§ **TEXTE EXTRAIT**
=-=-=

S.E.L.A.S. OFFICE LEMAN, immatriculée au RCS de Bourg en Bresse sous le n°321 151 649
dont le siège social est sis 13 Chemin du Levant - 01210 FERNEY VOLTAIRE

représentée par Me Bertrand DE BELVAL, avocat au barreau de Lyon, vestiaire : 669

COMPOSITION DU TRIBUNAL

Lors des débats et du délibéré :

PRESIDENT:Monsieur GUESDON, 1er Vice Président

ASSESSEURS:Madame BLIN, Vice Présidente
Monsieur DRAGON, Juge

GREFFIER:Madame LAVENTURE,

DÉBATS :tenus à l’audience publique du 15 Février 2024

JUGEMENT : rendu publiquement, par mise à disposition au greffe, en premier ressort et contradictoire

A l’audience, Monsieur Dragon a fait le rapport conformément à l’article 785 du code de procédure civile

EXPOSE DU LITIGE

La SCI LA MARJANE est une société civile immobilière dont Monsieur [B] [I] est l'un des associés et le gérant. Elle a fait l'acquisition à l'audience des saisies du tribunal de grande instance de Bourg-en-Bresse du 18 janvier 2000 d'un ténement immobilier situé sur la commune de CHEVRY lieudit La Praslée. La société y a réalisé des travaux de réhabilitation et d'aménagement aboutissant à la création de quatre chambres d'hôtes, d'un logement de fonction, de plusieurs garages et de deux appartements qu'elle a mis en location.

Par acte sous seing privé en date du 27 décembre 2012, cette société s'est engagée à vendre à Monsieur [O] [H], qui s'est engagé à l'acheter, un de ces appartements ainsi qu'un garage, ces biens composant les lots 2 et 5 d'une copropriété à créer dans l'ensemble immobilier. Le prix convenu était de 350 000,00 euros.

La vente a été réitérée le 8 avril 2013. L'acte authentique a été reçu par Maître [R] [E], notaire associé de la SCP [N] [M], [R] [E], [L] [J] ET [K] [P], aux droits de laquelle vient la SELAS OFFICE LEMAN.

Monsieur [I], prévenu d'avoir à l'occasion de la construction des deux appartements méconnu les obligations imposées par le permis de construire, qui n'autorisait pas de logement dans le bâtiment modifié et les accueillant, ainsi que le plan local d'urbanisme applicable, qui interdisait la création de nouveaux logements en zone naturelle, a été déclaré coupable des faits qui lui étaient reprochés par le tribunal correctionnel de Bourg-en-Bresse le 28 janvier 2021. La cour d'appel de Lyon a confirmé cette décision s'agissant de la déclaration de culpabilité par arrêt en date du 14 décembre 2022. Une mesure réelle consistant en la mise en conformité des lieux avec le permis de construire obtenu et le PLU a été mise à la charge de Monsieur [I] par la juridiction pénale.

=-=-=

§ **DONNÉES FOURNIES**
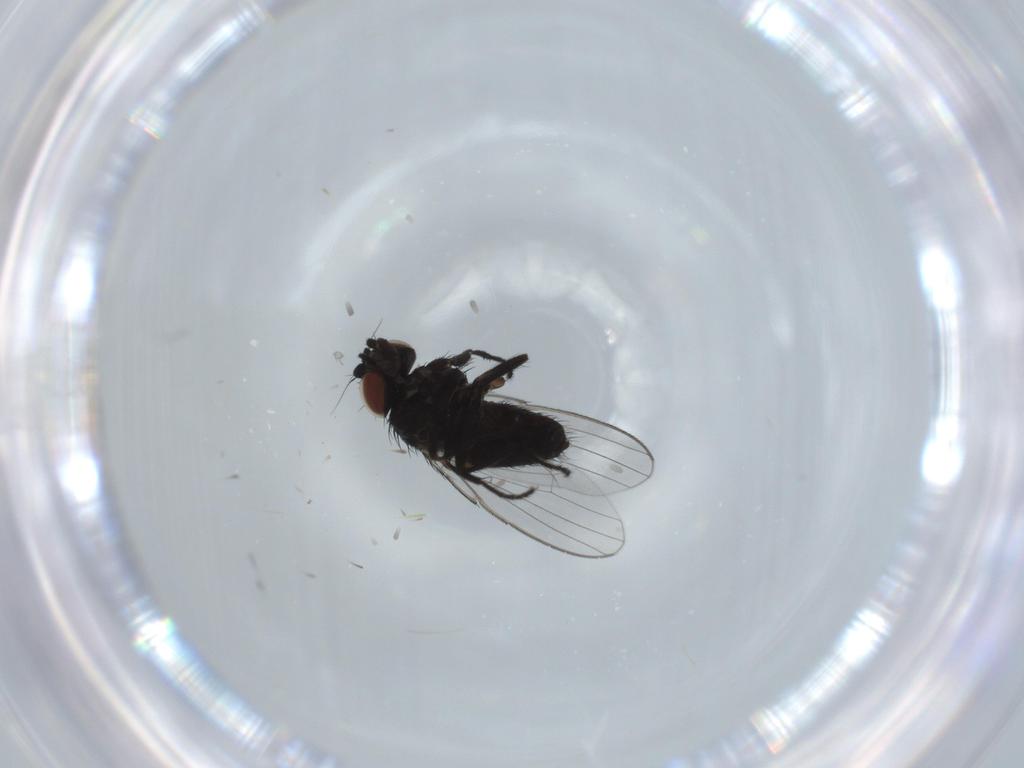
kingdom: Animalia
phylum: Arthropoda
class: Insecta
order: Diptera
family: Milichiidae
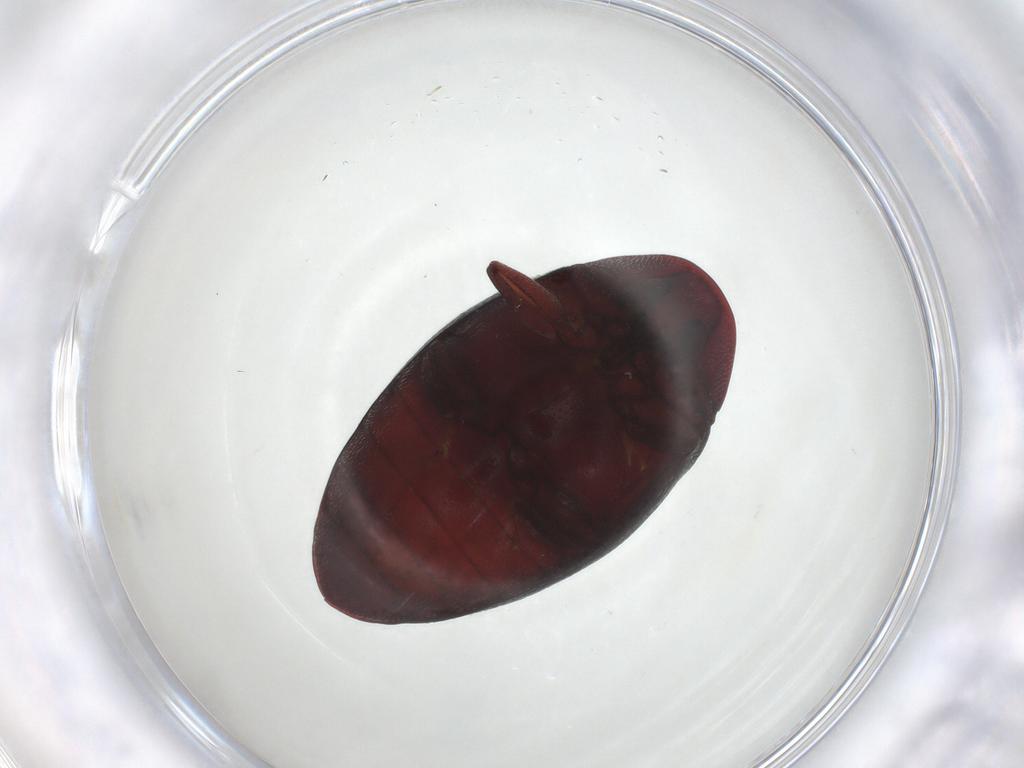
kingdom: Animalia
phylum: Arthropoda
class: Insecta
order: Coleoptera
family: Chelonariidae
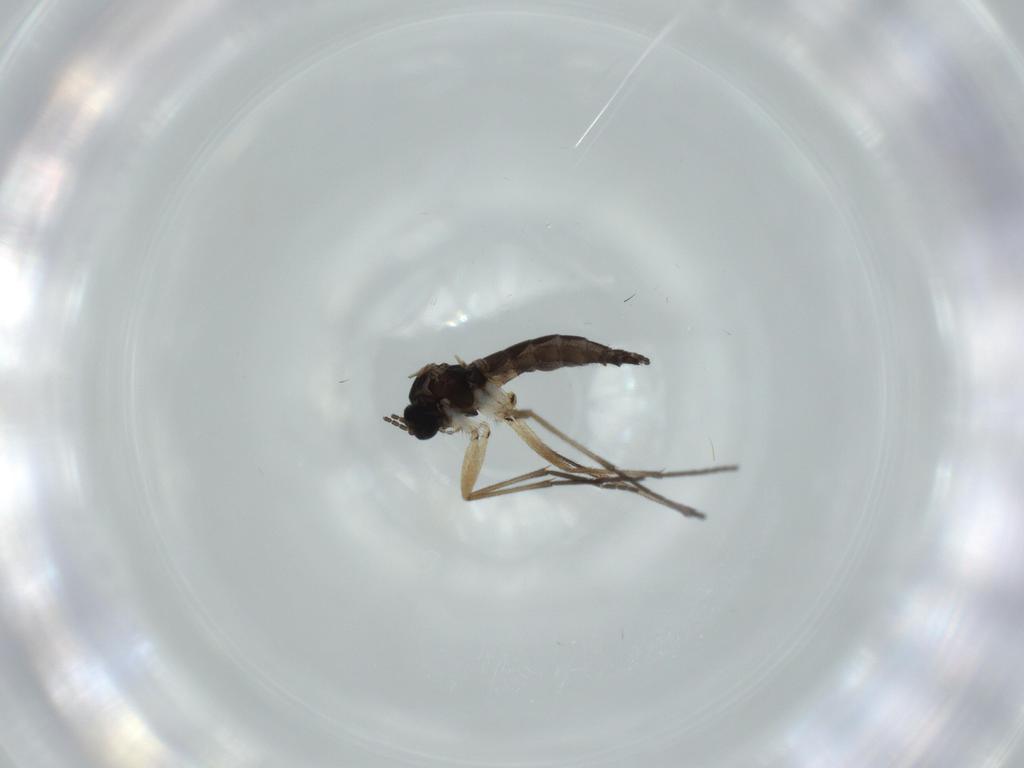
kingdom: Animalia
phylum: Arthropoda
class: Insecta
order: Diptera
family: Sciaridae
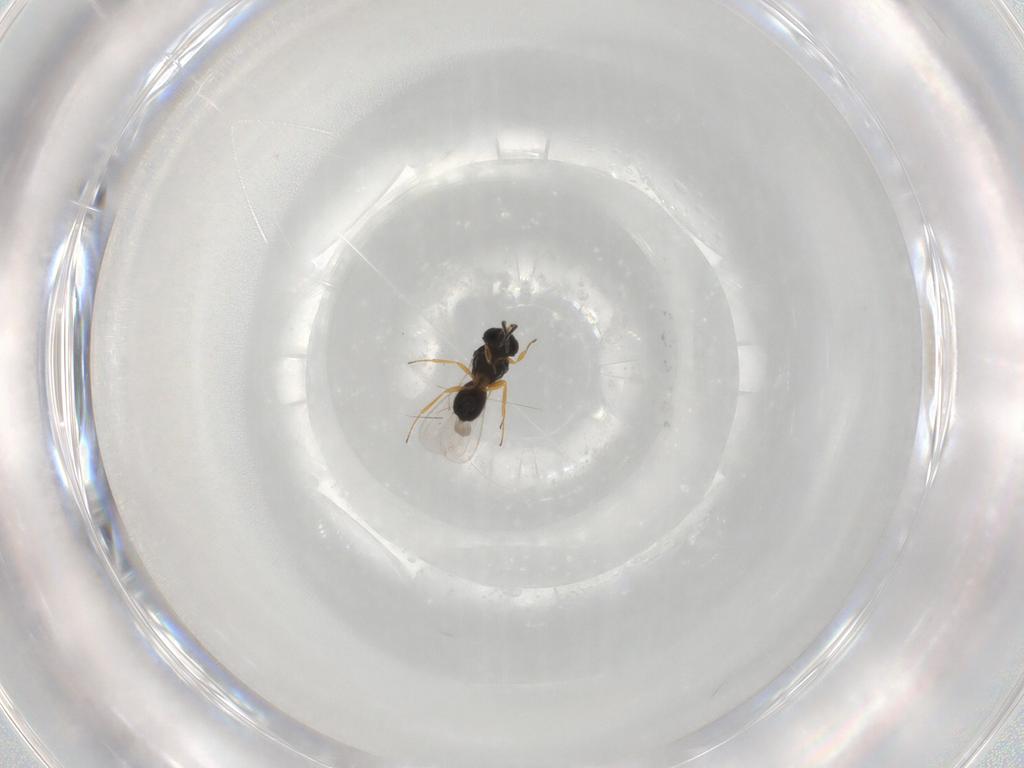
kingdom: Animalia
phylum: Arthropoda
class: Insecta
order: Hymenoptera
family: Scelionidae
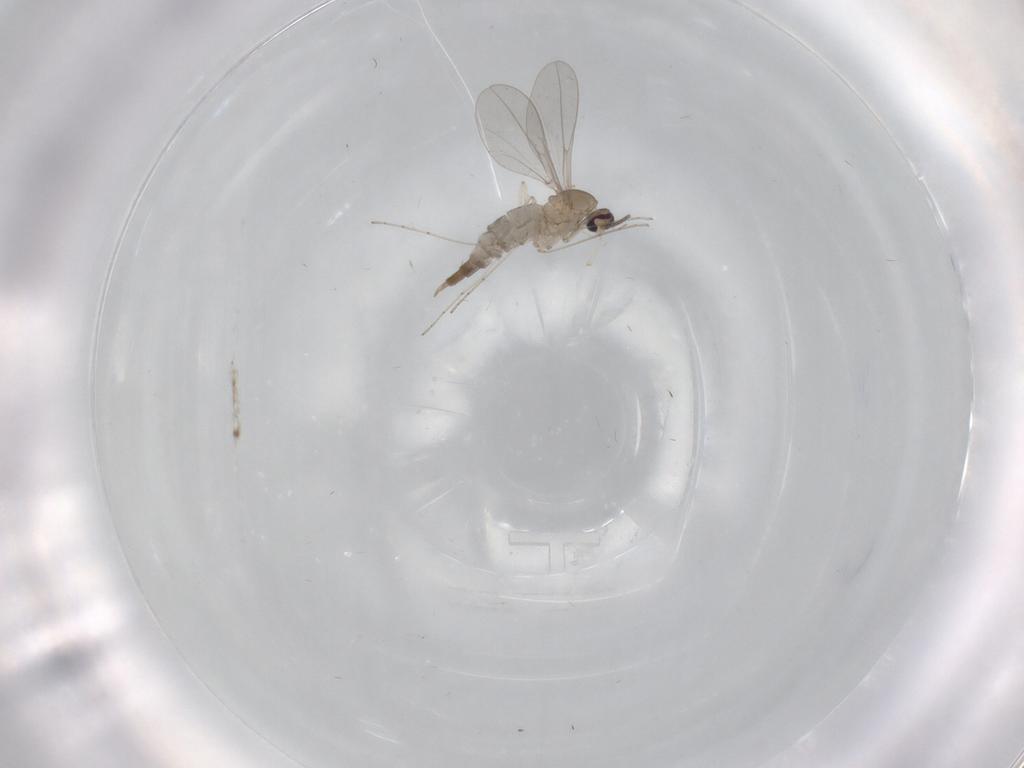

=-=-=

§ **TÂCHE COURTE**
Recopiez à l'identique le passage du jugement qui commence par « La SCI LA MARJANE » et se termine par « 350 000,00 euros. ».

§ **SOLUTION COMPLÈTE**
La SCI LA MARJANE est une société civile immobilière dont Monsieur [B] [I] est l'un des associés et le gérant. Elle a fait l'acquisition à l'audience des saisies du tribunal de grande instance de Bourg-en-Bresse du 18 janvier 2000 d'un ténement immobilier situé sur la commune de CHEVRY lieudit La Praslée. La société y a réalisé des travaux de réhabilitation et d'aménagement aboutissant à la création de quatre chambres d'hôtes, d'un logement de fonction, de plusieurs garages et de deux appartements qu'elle a mis en location.

Par acte sous seing privé en date du 27 décembre 2012, cette société s'est engagée à vendre à Monsieur [O] [H], qui s'est engagé à l'acheter, un de ces appartements ainsi qu'un garage, ces biens composant les lots 2 et 5 d'une copropriété à créer dans l'ensemble immobilier. Le prix convenu était de 350 000,00 euros.